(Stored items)
_____

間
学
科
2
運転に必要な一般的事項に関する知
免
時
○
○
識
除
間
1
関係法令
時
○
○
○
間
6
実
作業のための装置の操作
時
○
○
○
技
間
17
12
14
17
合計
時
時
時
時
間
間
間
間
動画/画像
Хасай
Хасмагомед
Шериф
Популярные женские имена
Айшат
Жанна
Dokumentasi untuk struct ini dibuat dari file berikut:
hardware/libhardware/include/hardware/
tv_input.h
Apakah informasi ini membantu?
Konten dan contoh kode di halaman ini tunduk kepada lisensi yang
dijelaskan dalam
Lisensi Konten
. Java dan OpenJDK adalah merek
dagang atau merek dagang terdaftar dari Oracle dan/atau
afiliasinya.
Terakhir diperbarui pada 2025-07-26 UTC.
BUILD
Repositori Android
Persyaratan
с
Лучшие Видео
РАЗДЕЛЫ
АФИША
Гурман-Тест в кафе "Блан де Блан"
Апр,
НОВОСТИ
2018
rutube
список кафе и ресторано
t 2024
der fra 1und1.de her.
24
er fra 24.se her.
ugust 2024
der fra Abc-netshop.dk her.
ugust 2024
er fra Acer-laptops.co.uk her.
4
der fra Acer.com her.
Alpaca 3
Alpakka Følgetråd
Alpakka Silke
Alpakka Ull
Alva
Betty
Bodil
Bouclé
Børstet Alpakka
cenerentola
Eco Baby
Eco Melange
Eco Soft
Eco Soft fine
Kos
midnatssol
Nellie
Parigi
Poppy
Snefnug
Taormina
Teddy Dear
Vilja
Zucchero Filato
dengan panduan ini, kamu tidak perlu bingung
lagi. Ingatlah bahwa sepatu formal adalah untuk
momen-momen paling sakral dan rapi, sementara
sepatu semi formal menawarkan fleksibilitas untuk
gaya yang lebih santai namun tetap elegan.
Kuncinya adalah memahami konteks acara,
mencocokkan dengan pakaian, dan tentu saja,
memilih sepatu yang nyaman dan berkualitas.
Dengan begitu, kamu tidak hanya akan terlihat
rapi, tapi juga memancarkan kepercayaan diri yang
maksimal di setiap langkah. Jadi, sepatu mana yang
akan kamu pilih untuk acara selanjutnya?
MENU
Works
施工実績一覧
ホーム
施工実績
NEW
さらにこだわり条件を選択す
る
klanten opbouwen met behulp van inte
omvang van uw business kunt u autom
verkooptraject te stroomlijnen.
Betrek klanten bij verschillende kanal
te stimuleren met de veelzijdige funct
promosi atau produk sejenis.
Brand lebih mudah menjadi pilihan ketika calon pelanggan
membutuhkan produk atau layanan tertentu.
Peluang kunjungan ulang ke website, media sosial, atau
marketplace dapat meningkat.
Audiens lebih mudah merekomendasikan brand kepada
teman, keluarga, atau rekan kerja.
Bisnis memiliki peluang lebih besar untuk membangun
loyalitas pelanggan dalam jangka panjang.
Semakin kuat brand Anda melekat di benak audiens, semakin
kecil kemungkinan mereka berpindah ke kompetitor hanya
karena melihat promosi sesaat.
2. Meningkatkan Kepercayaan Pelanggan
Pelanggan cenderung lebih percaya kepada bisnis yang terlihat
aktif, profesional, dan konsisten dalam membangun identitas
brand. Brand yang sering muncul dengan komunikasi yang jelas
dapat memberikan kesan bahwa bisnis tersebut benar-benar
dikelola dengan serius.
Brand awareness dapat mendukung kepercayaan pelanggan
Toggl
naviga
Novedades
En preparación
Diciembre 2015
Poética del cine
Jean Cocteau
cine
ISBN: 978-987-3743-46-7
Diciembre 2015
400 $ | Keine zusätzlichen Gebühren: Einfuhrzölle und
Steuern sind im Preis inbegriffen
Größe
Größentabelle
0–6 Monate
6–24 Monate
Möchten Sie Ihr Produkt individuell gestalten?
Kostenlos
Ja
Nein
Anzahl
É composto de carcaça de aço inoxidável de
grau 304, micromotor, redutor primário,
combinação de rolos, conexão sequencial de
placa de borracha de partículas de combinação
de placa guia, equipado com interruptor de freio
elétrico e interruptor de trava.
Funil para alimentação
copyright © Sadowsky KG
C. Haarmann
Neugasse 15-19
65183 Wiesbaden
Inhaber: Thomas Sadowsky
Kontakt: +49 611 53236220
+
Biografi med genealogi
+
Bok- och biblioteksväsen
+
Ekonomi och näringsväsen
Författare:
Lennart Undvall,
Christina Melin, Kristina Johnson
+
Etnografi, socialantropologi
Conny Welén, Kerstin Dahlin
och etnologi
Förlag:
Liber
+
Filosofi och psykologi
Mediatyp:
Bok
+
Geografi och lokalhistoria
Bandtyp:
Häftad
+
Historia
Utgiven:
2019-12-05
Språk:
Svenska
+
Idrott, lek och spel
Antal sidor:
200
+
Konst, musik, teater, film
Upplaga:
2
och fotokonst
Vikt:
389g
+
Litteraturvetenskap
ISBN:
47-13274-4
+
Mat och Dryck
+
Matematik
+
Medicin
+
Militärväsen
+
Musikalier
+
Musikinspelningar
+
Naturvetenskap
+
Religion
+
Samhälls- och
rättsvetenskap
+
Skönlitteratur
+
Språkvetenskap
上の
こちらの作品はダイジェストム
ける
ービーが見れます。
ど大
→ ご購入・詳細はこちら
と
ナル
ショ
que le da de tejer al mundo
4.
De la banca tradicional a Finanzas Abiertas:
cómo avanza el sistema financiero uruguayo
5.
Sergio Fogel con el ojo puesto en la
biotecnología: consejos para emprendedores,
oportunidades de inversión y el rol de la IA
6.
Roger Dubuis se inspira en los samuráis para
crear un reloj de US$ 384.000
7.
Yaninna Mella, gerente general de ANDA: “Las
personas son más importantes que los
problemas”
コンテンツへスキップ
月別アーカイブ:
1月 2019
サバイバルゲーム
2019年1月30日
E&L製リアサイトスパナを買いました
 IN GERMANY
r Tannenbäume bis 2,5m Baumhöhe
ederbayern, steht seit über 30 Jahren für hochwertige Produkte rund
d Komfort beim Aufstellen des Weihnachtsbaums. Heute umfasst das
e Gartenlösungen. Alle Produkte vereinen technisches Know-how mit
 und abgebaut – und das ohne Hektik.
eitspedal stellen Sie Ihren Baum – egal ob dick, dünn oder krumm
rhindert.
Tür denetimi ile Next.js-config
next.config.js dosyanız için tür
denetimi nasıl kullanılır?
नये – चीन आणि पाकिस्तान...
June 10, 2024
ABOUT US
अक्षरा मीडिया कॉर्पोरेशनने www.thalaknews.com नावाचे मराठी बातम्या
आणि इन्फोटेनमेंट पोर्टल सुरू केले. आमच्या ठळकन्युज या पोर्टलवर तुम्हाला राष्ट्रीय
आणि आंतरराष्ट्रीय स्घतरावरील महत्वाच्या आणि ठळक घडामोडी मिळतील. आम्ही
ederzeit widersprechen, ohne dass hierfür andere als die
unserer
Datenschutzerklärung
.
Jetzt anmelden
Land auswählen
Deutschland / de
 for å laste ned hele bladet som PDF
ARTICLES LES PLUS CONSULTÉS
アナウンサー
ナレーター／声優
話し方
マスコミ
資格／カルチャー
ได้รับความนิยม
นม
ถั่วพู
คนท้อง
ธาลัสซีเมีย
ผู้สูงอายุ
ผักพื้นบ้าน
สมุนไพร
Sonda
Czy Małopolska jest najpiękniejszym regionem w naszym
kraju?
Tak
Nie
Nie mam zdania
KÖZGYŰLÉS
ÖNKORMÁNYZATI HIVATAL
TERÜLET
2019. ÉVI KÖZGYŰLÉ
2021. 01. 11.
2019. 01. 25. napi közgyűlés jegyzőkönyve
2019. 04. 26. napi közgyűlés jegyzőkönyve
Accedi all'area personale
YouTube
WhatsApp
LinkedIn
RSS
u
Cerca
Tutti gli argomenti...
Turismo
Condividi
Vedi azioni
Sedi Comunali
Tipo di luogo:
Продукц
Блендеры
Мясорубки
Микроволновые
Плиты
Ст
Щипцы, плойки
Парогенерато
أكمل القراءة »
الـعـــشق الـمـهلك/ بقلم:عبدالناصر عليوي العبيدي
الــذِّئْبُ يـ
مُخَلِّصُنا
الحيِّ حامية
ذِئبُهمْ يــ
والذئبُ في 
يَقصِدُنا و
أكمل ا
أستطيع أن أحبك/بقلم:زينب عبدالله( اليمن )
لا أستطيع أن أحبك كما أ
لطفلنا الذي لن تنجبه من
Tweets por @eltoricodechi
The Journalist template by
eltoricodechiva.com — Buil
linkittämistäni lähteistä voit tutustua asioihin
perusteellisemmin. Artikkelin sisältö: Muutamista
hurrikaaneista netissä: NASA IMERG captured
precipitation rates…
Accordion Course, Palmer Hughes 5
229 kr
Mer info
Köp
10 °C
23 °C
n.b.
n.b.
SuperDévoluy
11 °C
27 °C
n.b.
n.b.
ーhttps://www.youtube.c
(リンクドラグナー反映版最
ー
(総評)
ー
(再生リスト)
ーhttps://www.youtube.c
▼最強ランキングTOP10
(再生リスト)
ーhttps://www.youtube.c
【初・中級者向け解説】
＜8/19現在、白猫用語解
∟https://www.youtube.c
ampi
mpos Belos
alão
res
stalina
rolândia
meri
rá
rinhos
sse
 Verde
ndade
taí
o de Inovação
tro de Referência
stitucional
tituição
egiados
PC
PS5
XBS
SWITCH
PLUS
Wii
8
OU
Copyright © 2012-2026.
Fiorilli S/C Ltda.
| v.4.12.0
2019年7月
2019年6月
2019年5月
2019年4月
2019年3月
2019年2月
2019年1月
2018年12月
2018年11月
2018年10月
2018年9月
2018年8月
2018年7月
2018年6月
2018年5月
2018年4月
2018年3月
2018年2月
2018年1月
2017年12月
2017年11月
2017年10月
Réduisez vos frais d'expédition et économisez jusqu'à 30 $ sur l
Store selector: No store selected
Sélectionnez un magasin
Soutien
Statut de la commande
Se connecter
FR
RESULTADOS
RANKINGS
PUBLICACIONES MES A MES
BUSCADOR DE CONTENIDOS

_____

PROBLEM: List every line in the entries above that contains the word "akan", copying each one in full.

WRITTEN REPLY:
Dengan begitu, kamu tidak hanya akan terlihat
akan kamu pilih untuk acara selanjutnya?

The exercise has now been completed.